Your task is to print, exactly and only, the lines from the start of the entries below through the line with "[2] Jaffe, J.". Include both ends, but skip the pictures.

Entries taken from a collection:
☆ ☆ ☆ ☆ ☆

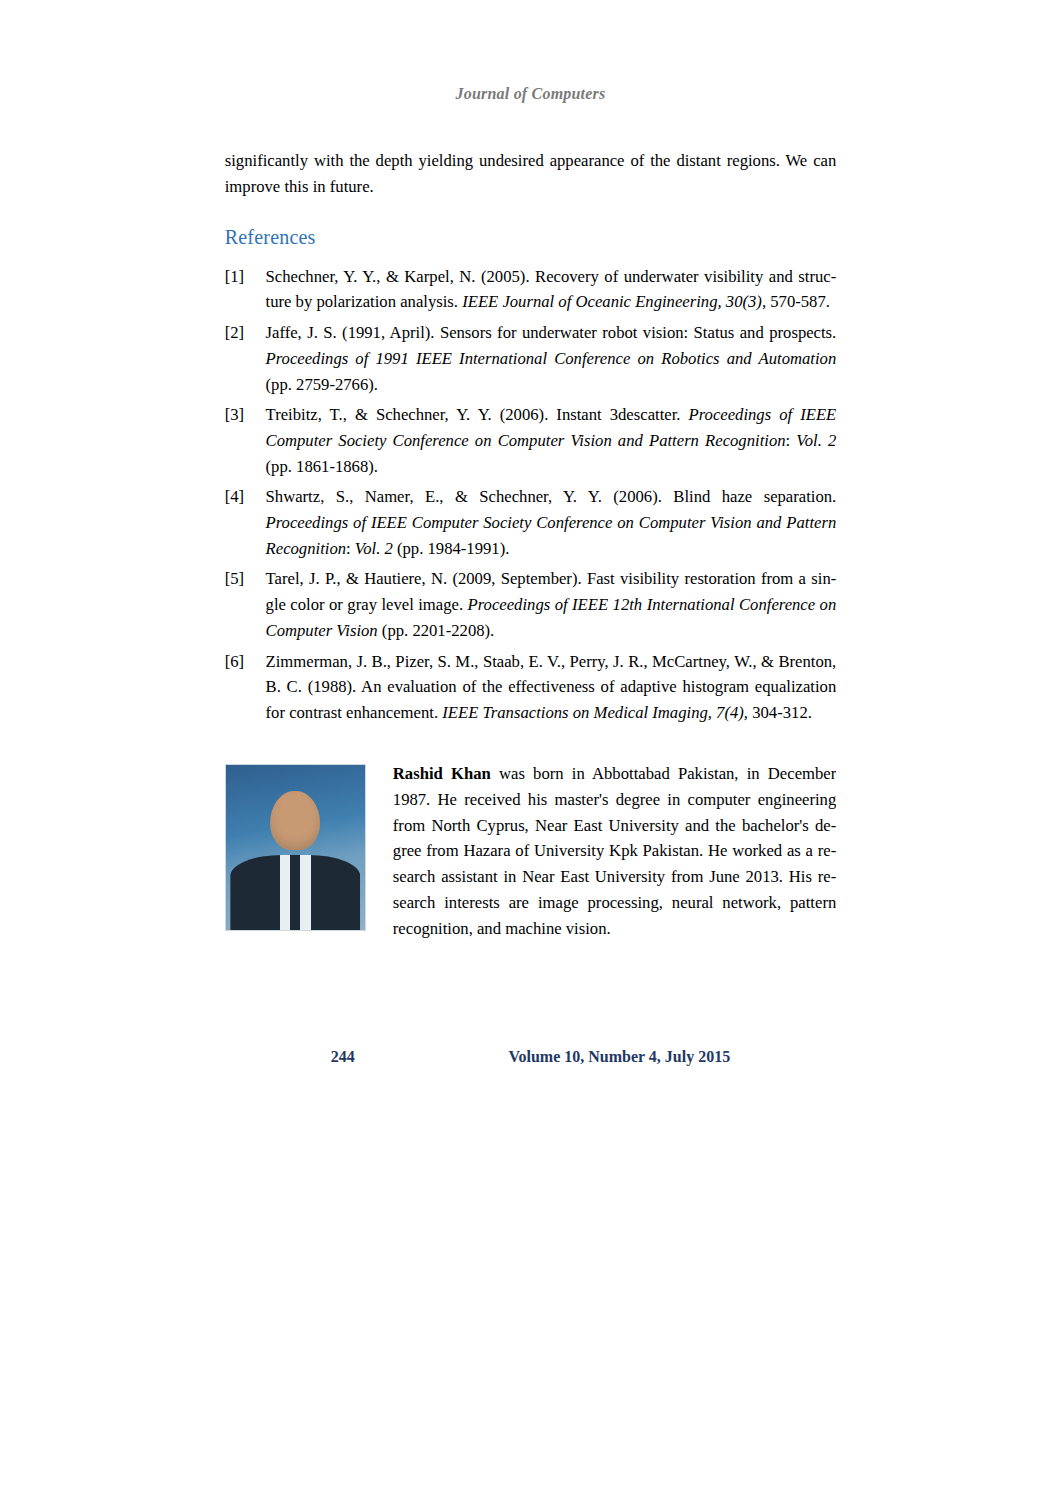Journal of Computers
significantly with the depth yielding undesired appearance of the distant regions. We can improve this in future.
References
[1] Schechner, Y. Y., & Karpel, N. (2005). Recovery of underwater visibility and structure by polarization analysis. IEEE Journal of Oceanic Engineering, 30(3), 570-587.
[2] Jaffe, J. S. (1991, April). Sensors for underwater robot vision: Status and prospects. Proceedings of 1991 IEEE International Conference on Robotics and Automation (pp. 2759-2766).
[3] Treibitz, T., & Schechner, Y. Y. (2006). Instant 3descatter. Proceedings of IEEE Computer Society Conference on Computer Vision and Pattern Recognition: Vol. 2 (pp. 1861-1868).
[4] Shwartz, S., Namer, E., & Schechner, Y. Y. (2006). Blind haze separation. Proceedings of IEEE Computer Society Conference on Computer Vision and Pattern Recognition: Vol. 2 (pp. 1984-1991).
[5] Tarel, J. P., & Hautiere, N. (2009, September). Fast visibility restoration from a single color or gray level image. Proceedings of IEEE 12th International Conference on Computer Vision (pp. 2201-2208).
[6] Zimmerman, J. B., Pizer, S. M., Staab, E. V., Perry, J. R., McCartney, W., & Brenton, B. C. (1988). An evaluation of the effectiveness of adaptive histogram equalization for contrast enhancement. IEEE Transactions on Medical Imaging, 7(4), 304-312.
Rashid Khan was born in Abbottabad Pakistan, in December 1987. He received his master's degree in computer engineering from North Cyprus, Near East University and the bachelor's degree from Hazara of University Kpk Pakistan. He worked as a research assistant in Near East University from June 2013. His research interests are image processing, neural network, pattern recognition, and machine vision.
244 Volume 10, Number 4, July 2015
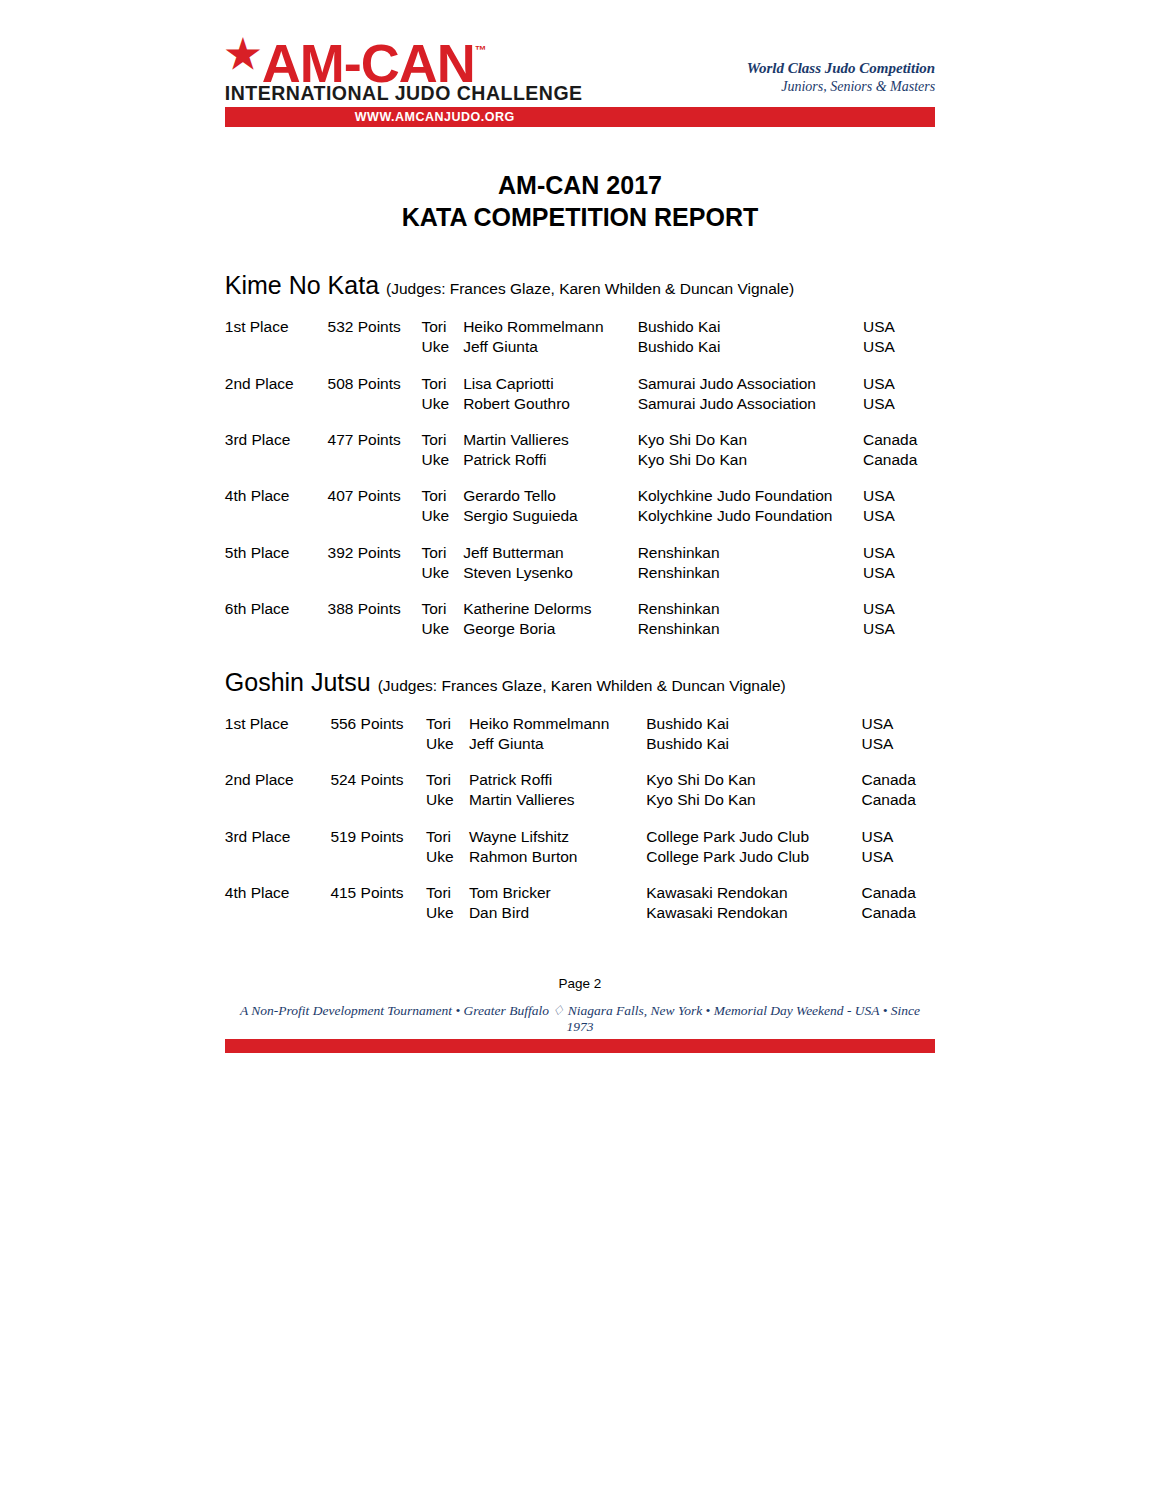★AM-CAN™
INTERNATIONAL JUDO CHALLENGE
World Class Judo Competition
Juniors, Seniors & Masters
WWW.AMCANJUDO.ORG
AM-CAN 2017
KATA COMPETITION REPORT
Kime No Kata (Judges: Frances Glaze, Karen Whilden & Duncan Vignale)
| 1st Place | 532 Points | Tori | Heiko Rommelmann | Bushido Kai | USA |
| | | Uke | Jeff Giunta | Bushido Kai | USA |
| 2nd Place | 508 Points | Tori | Lisa Capriotti | Samurai Judo Association | USA |
| | | Uke | Robert Gouthro | Samurai Judo Association | USA |
| 3rd Place | 477 Points | Tori | Martin Vallieres | Kyo Shi Do Kan | Canada |
| | | Uke | Patrick Roffi | Kyo Shi Do Kan | Canada |
| 4th Place | 407 Points | Tori | Gerardo Tello | Kolychkine Judo Foundation | USA |
| | | Uke | Sergio Suguieda | Kolychkine Judo Foundation | USA |
| 5th Place | 392 Points | Tori | Jeff Butterman | Renshinkan | USA |
| | | Uke | Steven Lysenko | Renshinkan | USA |
| 6th Place | 388 Points | Tori | Katherine Delorms | Renshinkan | USA |
| | | Uke | George Boria | Renshinkan | USA |
Goshin Jutsu (Judges: Frances Glaze, Karen Whilden & Duncan Vignale)
| 1st Place | 556 Points | Tori | Heiko Rommelmann | Bushido Kai | USA |
| | | Uke | Jeff Giunta | Bushido Kai | USA |
| 2nd Place | 524 Points | Tori | Patrick Roffi | Kyo Shi Do Kan | Canada |
| | | Uke | Martin Vallieres | Kyo Shi Do Kan | Canada |
| 3rd Place | 519 Points | Tori | Wayne Lifshitz | College Park Judo Club | USA |
| | | Uke | Rahmon Burton | College Park Judo Club | USA |
| 4th Place | 415 Points | Tori | Tom Bricker | Kawasaki Rendokan | Canada |
| | | Uke | Dan Bird | Kawasaki Rendokan | Canada |
Page 2
A Non-Profit Development Tournament • Greater Buffalo ♢ Niagara Falls, New York • Memorial Day Weekend - USA • Since 1973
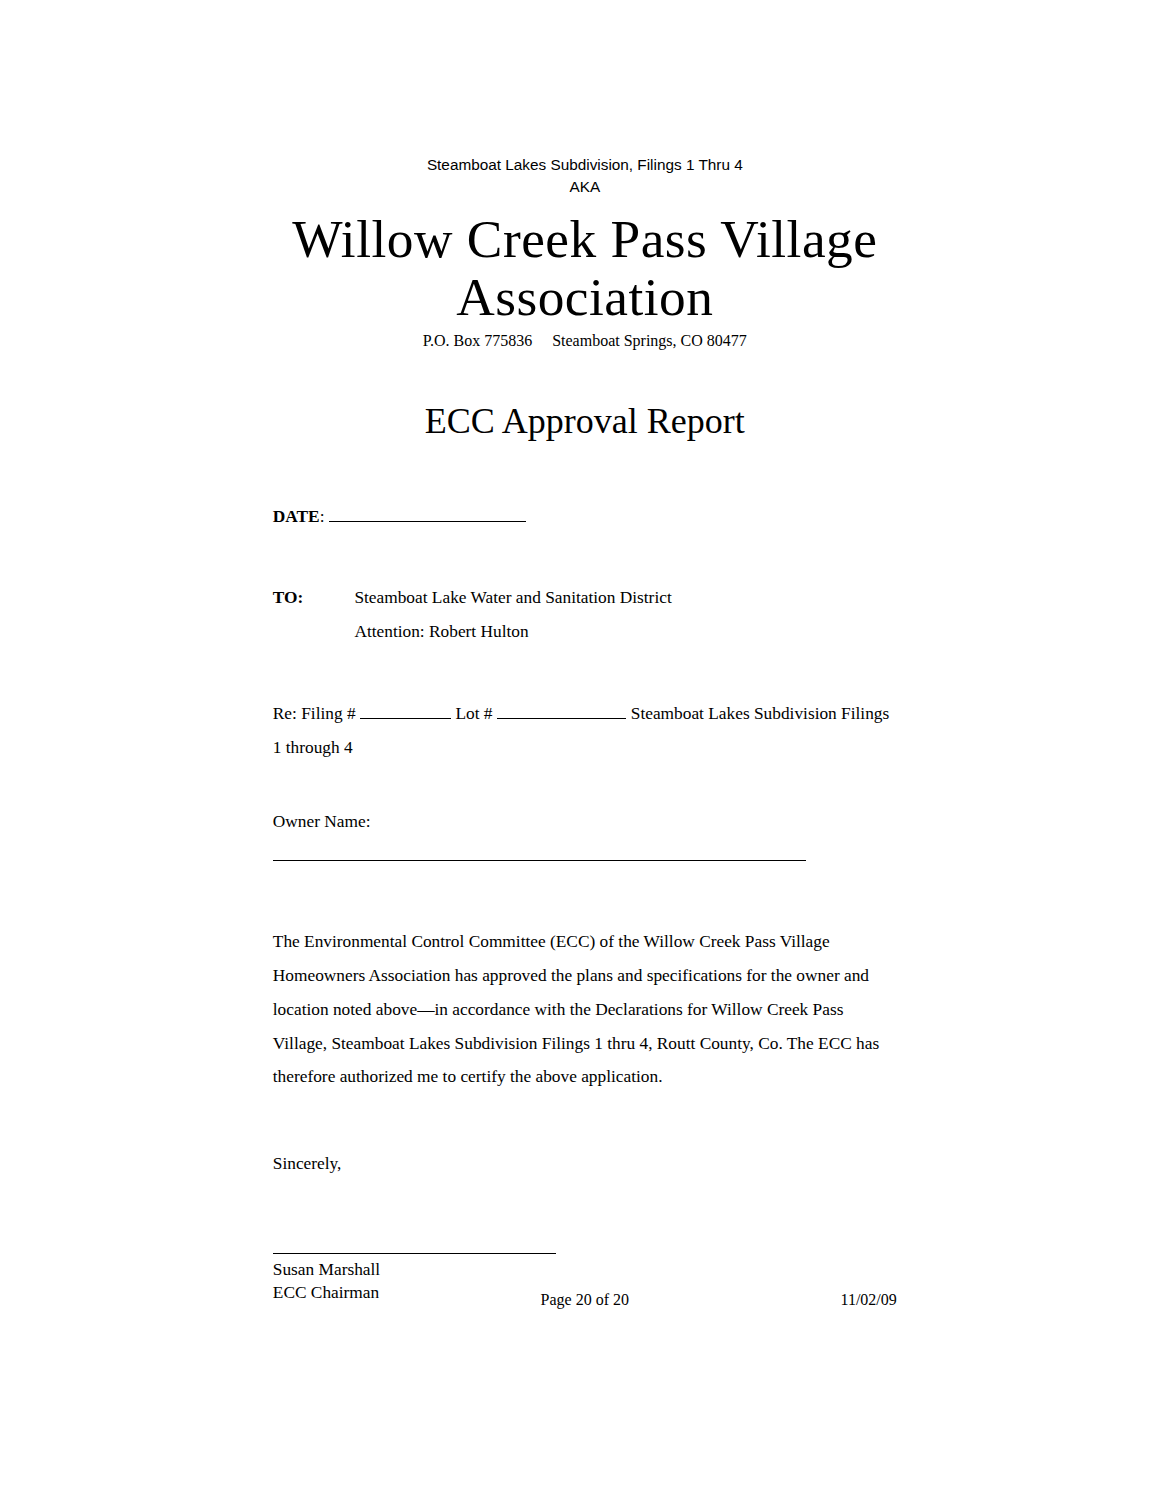Steamboat Lakes Subdivision, Filings 1 Thru 4
AKA
Willow Creek Pass Village Association
P.O. Box 775836 Steamboat Springs, CO 80477
ECC Approval Report
DATE:
TO: Steamboat Lake Water and Sanitation District
Attention: Robert Hulton
Re: Filing # Lot # Steamboat Lakes Subdivision Filings 1 through 4
Owner Name:
The Environmental Control Committee (ECC) of the Willow Creek Pass Village Homeowners Association has approved the plans and specifications for the owner and location noted above—in accordance with the Declarations for Willow Creek Pass Village, Steamboat Lakes Subdivision Filings 1 thru 4, Routt County, Co. The ECC has therefore authorized me to certify the above application.
Sincerely,
Susan Marshall
ECC Chairman
Page 20 of 20
11/02/09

☆ ☆ ☆ ☆ ☆

Task output:
Journal of Computers
significantly with the depth yielding undesired appearance of the distant regions. We can improve this in future.
References
[1] Schechner, Y. Y., & Karpel, N. (2005). Recovery of underwater visibility and structure by polarization analysis. IEEE Journal of Oceanic Engineering, 30(3), 570-587.
[2] Jaffe, J. S. (1991, April). Sensors for underwater robot vision: Status and prospects. Proceedings of 1991 IEEE International Conference on Robotics and Automation (pp. 2759-2766).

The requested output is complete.